High Availability and Disaster Recovery

Introduction

One minute of downtime can mean losses in the hundreds of thousands. High Availability (HA) refers to a system's ability to continue providing service in the face of hardware failures, software bugs, network issues, and other anomalies. Disaster Recovery (DR) is the ability to restore service when a larger-scale disaster strikes.

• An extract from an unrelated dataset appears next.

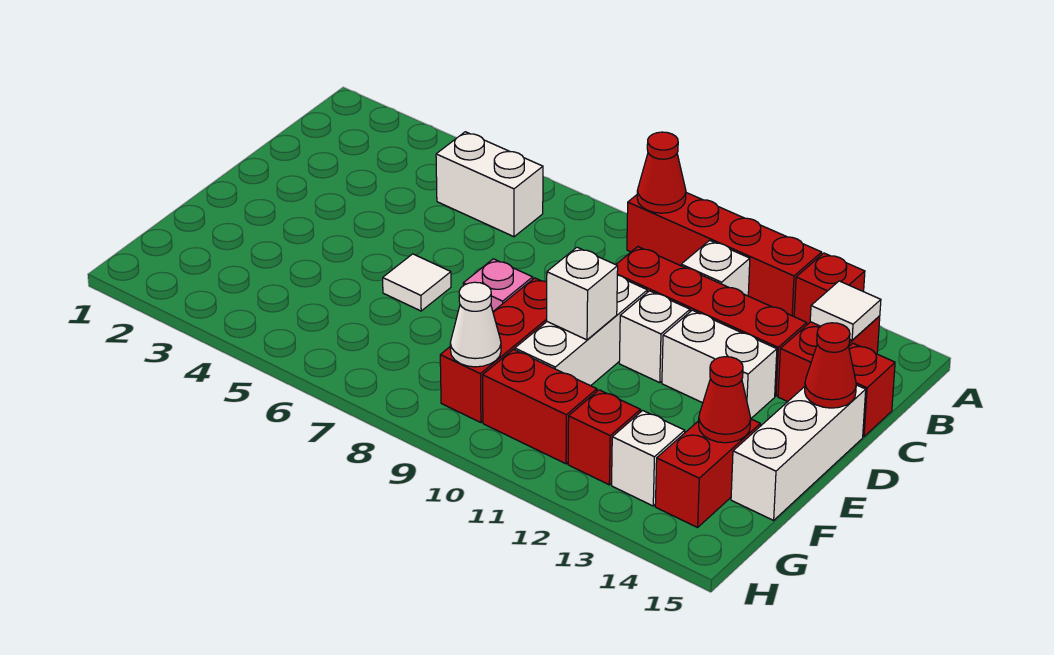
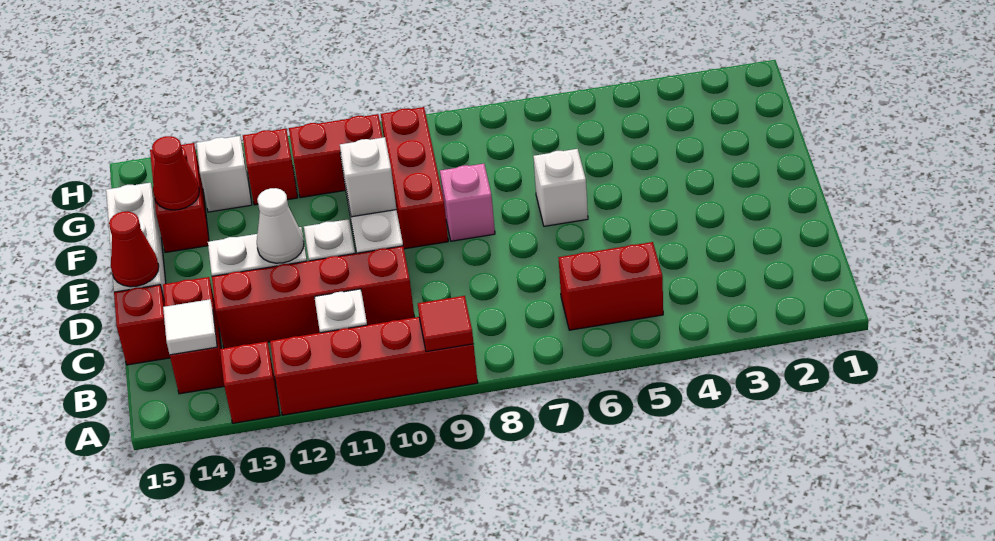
red cone A9 level 2 -> red tile A9 level 2
white brick B5:B6 level 1 -> red brick B5:B6 level 1
white tile E6 level 1 -> white brick E6 level 1
white cone G9 level 2 -> white cone D12 level 2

What will you learn from this article?

After reading this chapter, you will gain:

Availability Metrics: Understand what "nines" mean and the corresponding downtime allowances
Failover: Master active-standby, active-active, and multi-site high availability architectures
Disaster Recovery Strategies: Understand RPO and RTO concepts and design methods
Failure Detection: Understand heartbeat, probes, circuit breakers, and other failure detection mechanisms
Chaos Engineering: Learn how to proactively inject failures to verify system resilience

Chapter	Content	Core Concepts
Chapter 1	Availability Metrics	SLA, nines, downtime
Chapter 2	Failover Architectures	Active-standby, active-active, multi-AZ, multi-region active-active
Chapter 3	Disaster Recovery Design	RPO, RTO, backup strategies
Chapter 4	Failure Detection and Recovery	Heartbeat, circuit breakers, auto-scaling
Chapter 5	Chaos Engineering	Fault injection, resilience verification

1. Availability Metrics: What Do "Nines" Mean?

Availability is typically measured in "nines," calculated as:

Availability = Uptime / Total Time x 100%

For example, if a system is down for 43 minutes in a month (30 days = 43,200 minutes), its availability is (43,200 - 43) / 43,200 ≈ 99.9%. Each additional nine reduces the allowable downtime by an order of magnitude, and the difficulty and cost of achieving it grow exponentially.

Availability Level	Percentage	Monthly Downtime Allowed	Annual Downtime Allowed	Typical Requirements
2 nines	99%	7.3 hours	3.65 days	Internal tools
3 nines	99.9%	43 minutes	8.76 hours	Standard business systems
4 nines	99.99%	4.3 minutes	52.6 minutes	E-commerce, SaaS
5 nines	99.999%	26 seconds	5.26 minutes	Finance, payments

2 nines

99%

3 nines

99.9%

4 nines

99.99%

5 nines

99.999%

3 nines（99.9%）

Yearly downtime

8.76 hours

Monthly downtime

43.8 minutes

Weekly downtime

10.1 minutes

Typical scenarios: Standard web apps, enterprise systems

What Is SLA?

SLA (Service Level Agreement) is a formal commitment between a service provider and its customers. For example, AWS S3 promises 99.99% availability; if it fails to meet that, it issues proportional refunds. An SLA is not just a technical metric — it's a business contract. Violating an SLA means losing money.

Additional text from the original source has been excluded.